* _Attività 1_: Inserisci in una tabella Markdown con le colonne «Numero» e «Riga» le righe dei record, dalla riga che contiene "What is the approximate" fino alla fine dei record, con un numero progressivo per ciascuna. Tralascia le righe vuote e non includere le immagini.

--

In Italia è stato magistralmente rappresentato nella splendida tela che si trova nella Pinacoteca Vaticana "Il Martirio di Sant'Erasmo" del pittore Nicola Poussin, maestro del Classicismo francese. Il santo, di cui abbiamo nell'Oratorio la bella statua lignea, attribuita ad Antonio Maria Maragliano, è anche ricordato in parecchie pale d'altare del Tigullio: in cattedrale a Chiavari, nella Basilica di Rapallo e nella chiesa di San Giacomo di Corte. 
Inoltre a Rapallo, nel posto, dietro il chiosco della musica, dove si trovava la sede della locale Confraternita di Sant'Erasmo, vi è un altro dipinto del santo.

 

La Chiesa e i suoi tesori

 

Desta meraviglia constatare quante e come sono belle le chiese che si trovano in ogni angolo della Liguria. Sono barocche ma non mancano alcune romaniche, gotiche e neo-classiche. Nella Riviera di Levante, e in particolare nel Tigullio, l'architettura barocca, fino a poco tempo fa ingiustamente denigrata perché, in certi casi, portava all'esagerazione, è quella predominante e ammiriamo splendidi esterni non soltanto nelle grandi chiese dei centri maggiori, ma anche in quelle piccole dell'entroterra e in diversi oratori. 
Quando poi si entra nelle chiese si resta meravigliati dalla magnificenza, anche qui barocca, dei loro interni e sorgono spontanee due domande: «Come si può essere arrivati a tale ricchezza e come essa è stata mantenuta, nonostante le innumerevoli vicissitudini di tanti secoli?». 
Non ci si può sottrarre a esse neppure nella chiesa di San Giacomo di Corte e nel piccolo Oratorio di Sant'Erasmo a Santa Margherita. 
Le risposte sono queste: «Anche qui, come in quasi tutte le chiese della costa, marinai e pescatori hanno accantonato una parte dei loro redditi, la famosa "decima", per arricchire la chiesa» e «In ogni tempo della storia essi hanno sempre contribuito con i loro mezzi a ricostituire quanto corsari, ladri sacrileghi o governi antireligiosi hanno depredato nel corso dei secoli». 
Non parliamo della chiesa di San Giacomo, che non è l'oggetto di questa breve esposizione, se non per ricordare che una bella pubblicazione del dottor Davide Roscelli, edita nel 1983 da un Comitato di Corte in occasione del secondo centenario del Ritrovamento e del primo della Incoronazione della Madonna della Lettera, ne spiega, in maniera approfondita e con splendide illustrazioni, storia e arte. 
La chiesa di San Giacomo, dominante il mare, posta in alto vicina allo splendido palazzo che fu dei Durazzo, sembra quasi proteggere l'abitato di Corte.

--

* _Attività 2_: Elenca tutti gli stili architettonici delle chiese liguri nominati nel testo sulle chiese del Tigullio.

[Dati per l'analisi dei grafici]
--

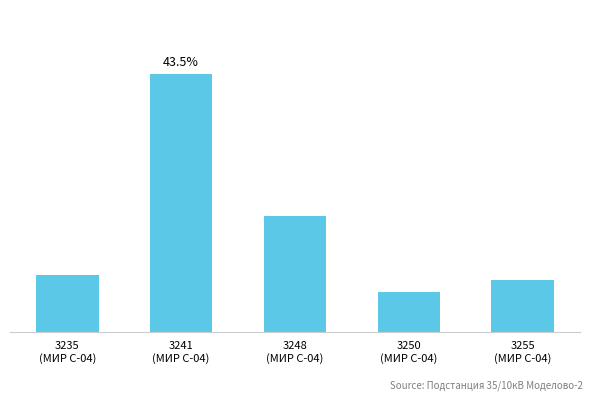

Read the value at 3241
(МИР С-04).

4.0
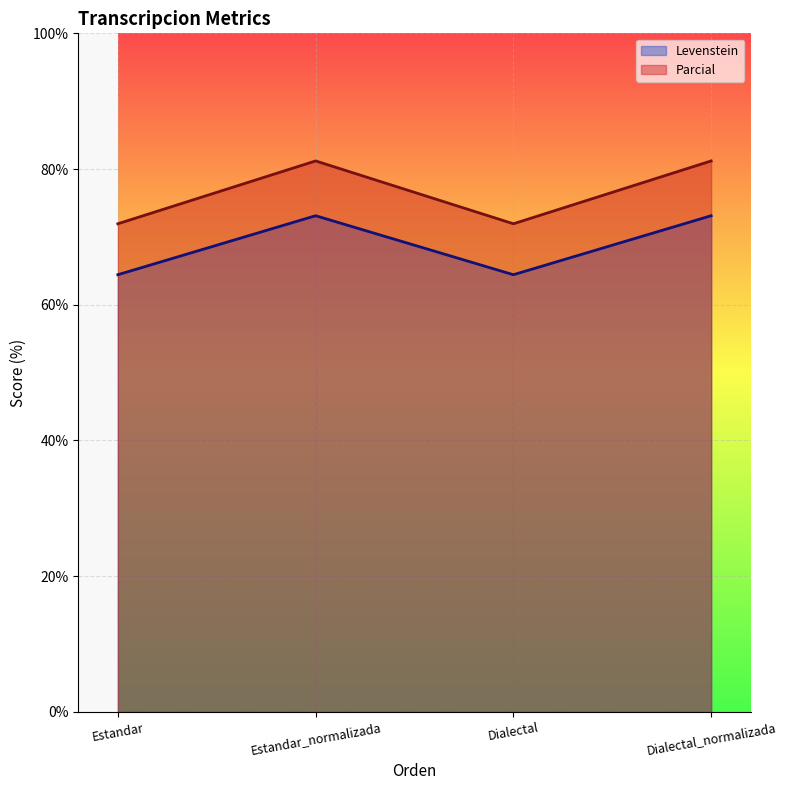

What is the difference between the second highest and second lowest values in the Parcial series?

9.3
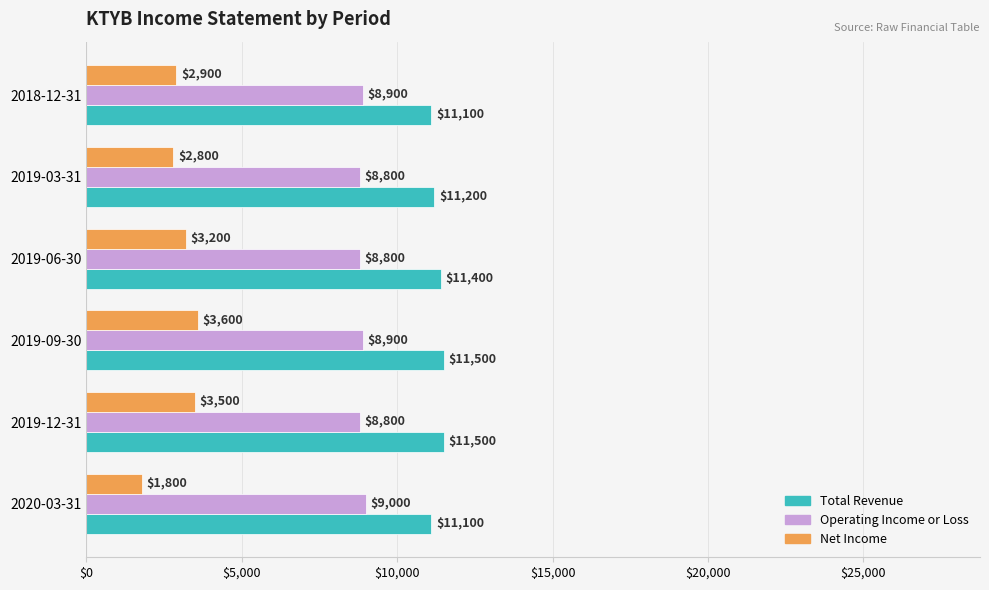

What is the approximate value of Operating Income or Loss at 2019-12-31, to the nearest 10?

8800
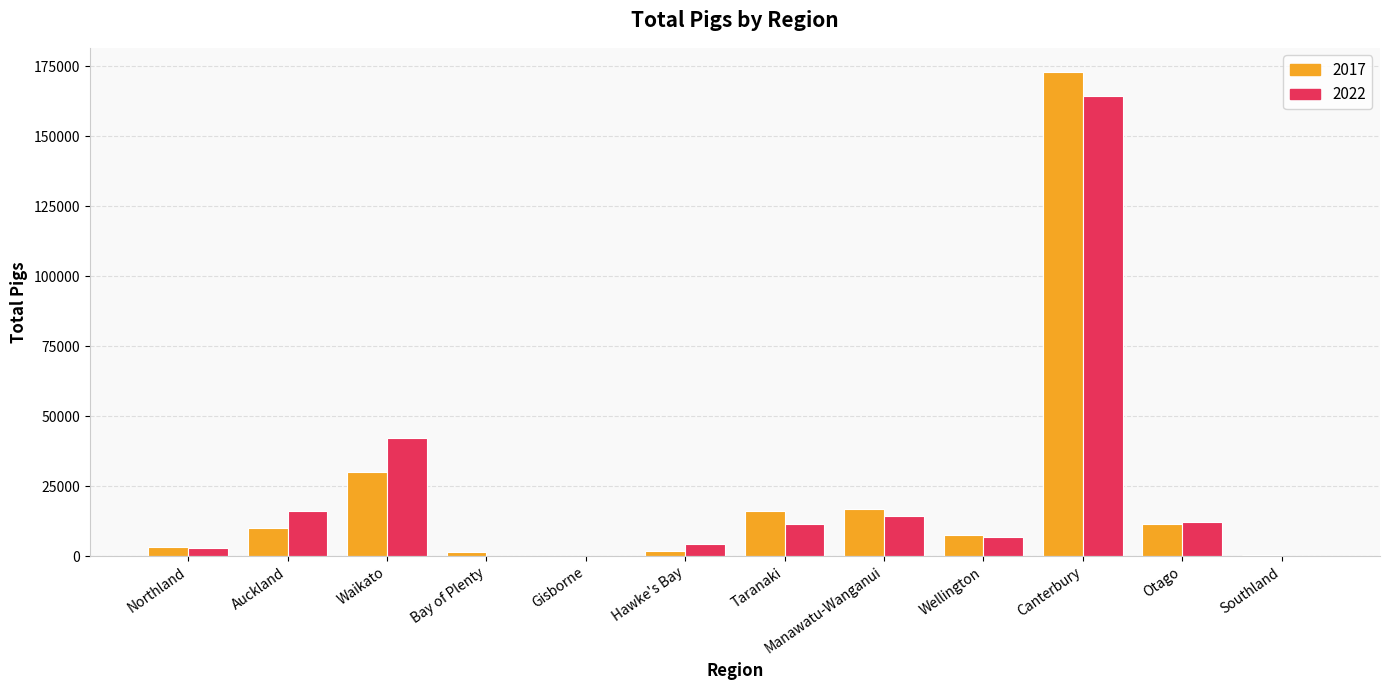

At which category does the chart reach its peak across all series?

Canterbury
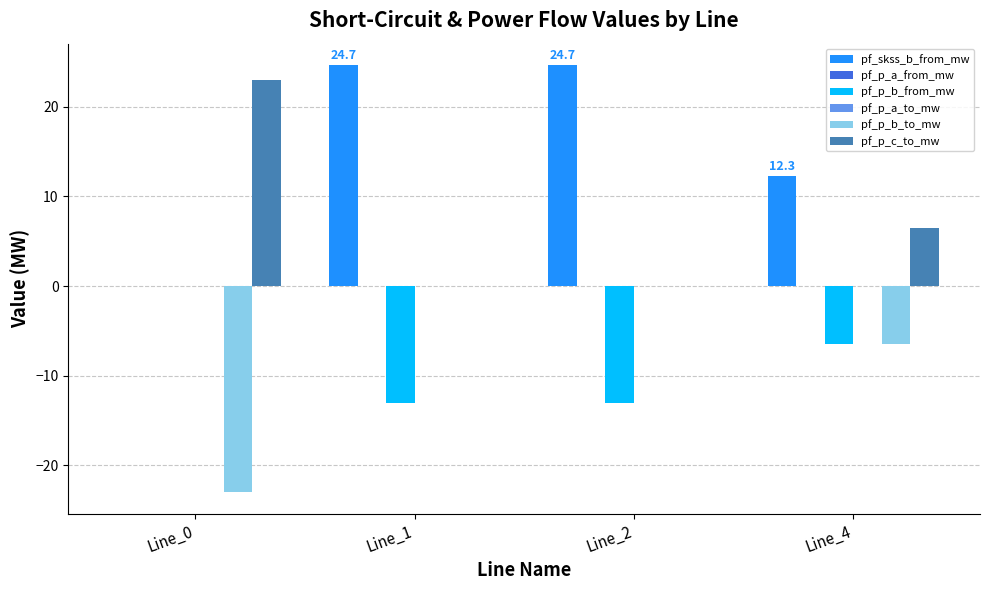

What is the maximum value shown in the chart?

24.7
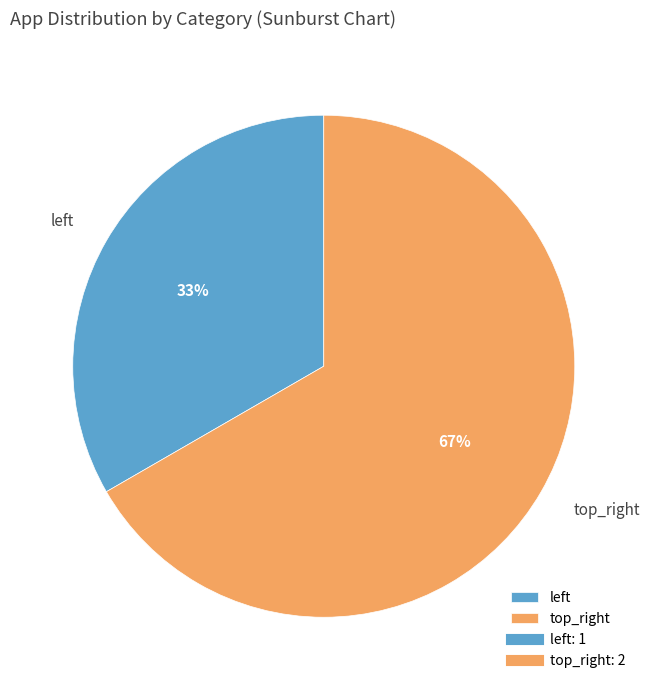

Does top_right account for over 50% of the chart?

Yes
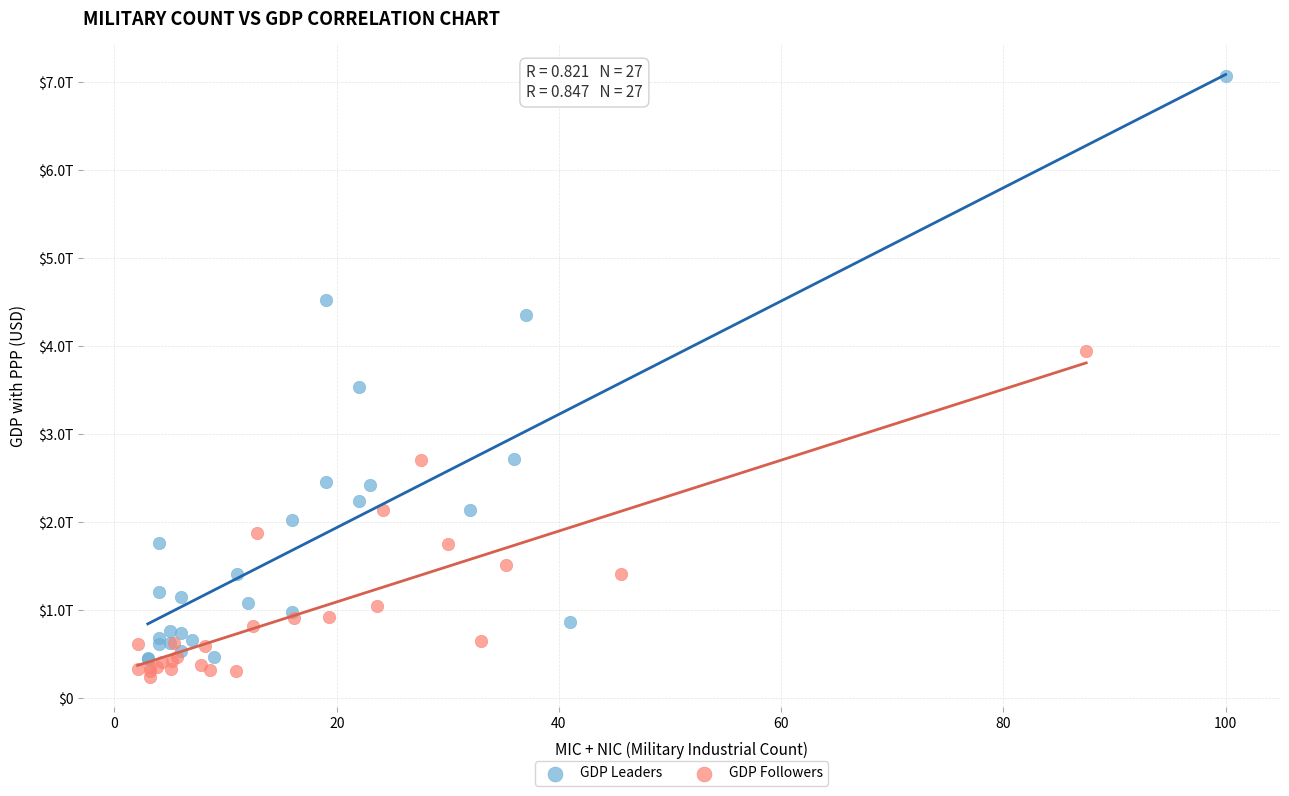

Which series contains the lowest Y value?

GDP Followers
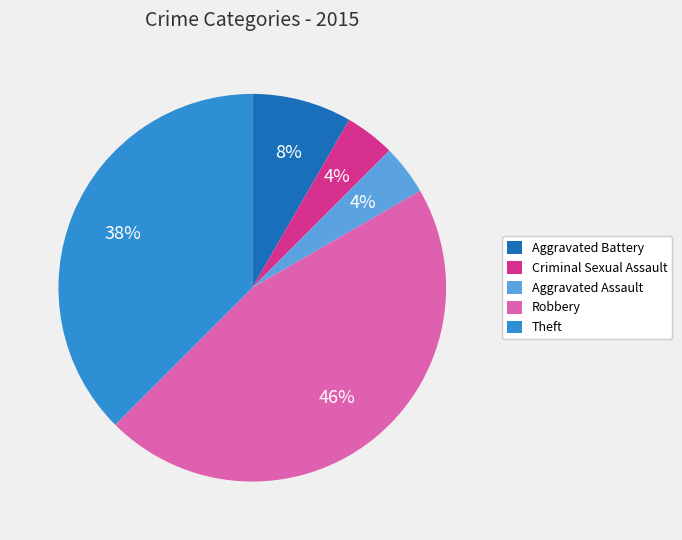

Between Robbery and Aggravated Battery, which is larger?

Robbery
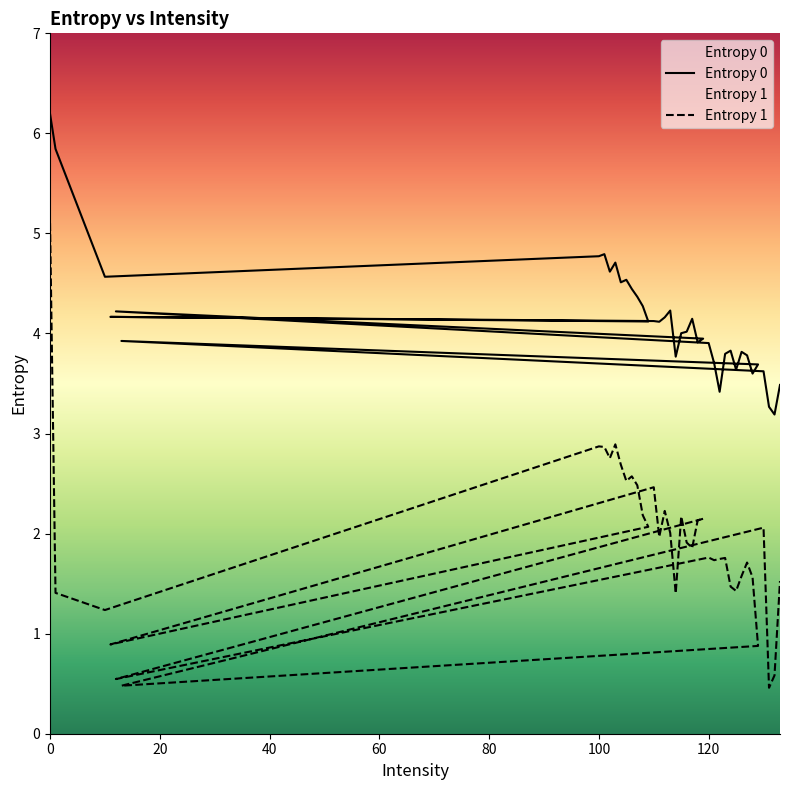

Where is the first local minimum for Entropy 0?

10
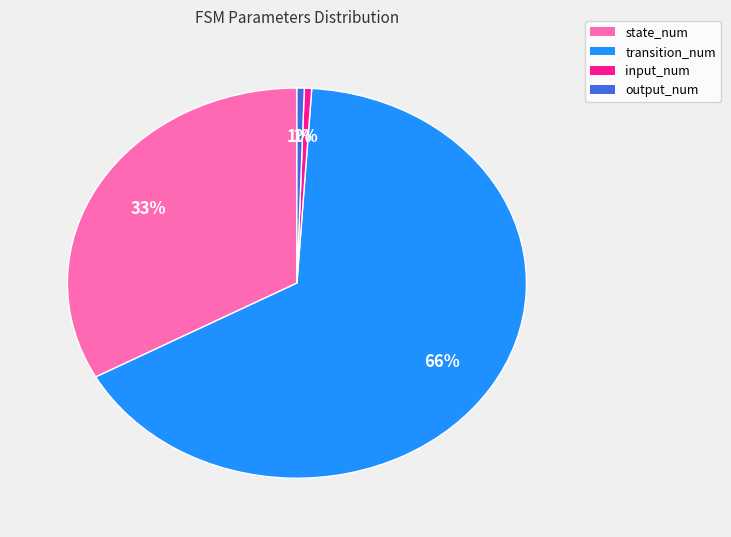

What is the ratio of the value at input_num to the value at output_num?

1.0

--

* _Soluzione scritta 1_:
| Numero | Riga |
|---|---|
| 1 | What is the approximate value of Operating Income or Loss at 2019-12-31, to the nearest 10? |
| 2 | 8800 |
| 3 | At which category does the chart reach its peak across all series? |
| 4 | Canterbury |
| 5 | What is the maximum value shown in the chart? |
| 6 | 24.7 |
| 7 | Does top_right account for over 50% of the chart? |
| 8 | Yes |
| 9 | Which series contains the lowest Y value? |
| 10 | GDP Followers |
| 11 | Between Robbery and Aggravated Battery, which is larger? |
| 12 | Robbery |
| 13 | Where is the first local minimum for Entropy 0? |
| 14 | 10 |
| 15 | What is the ratio of the value at input_num to the value at output_num? |
| 16 | 1.0 |

* _Soluzione scritta 2_:
- barocco
- romanico
- gotico
- neoclassico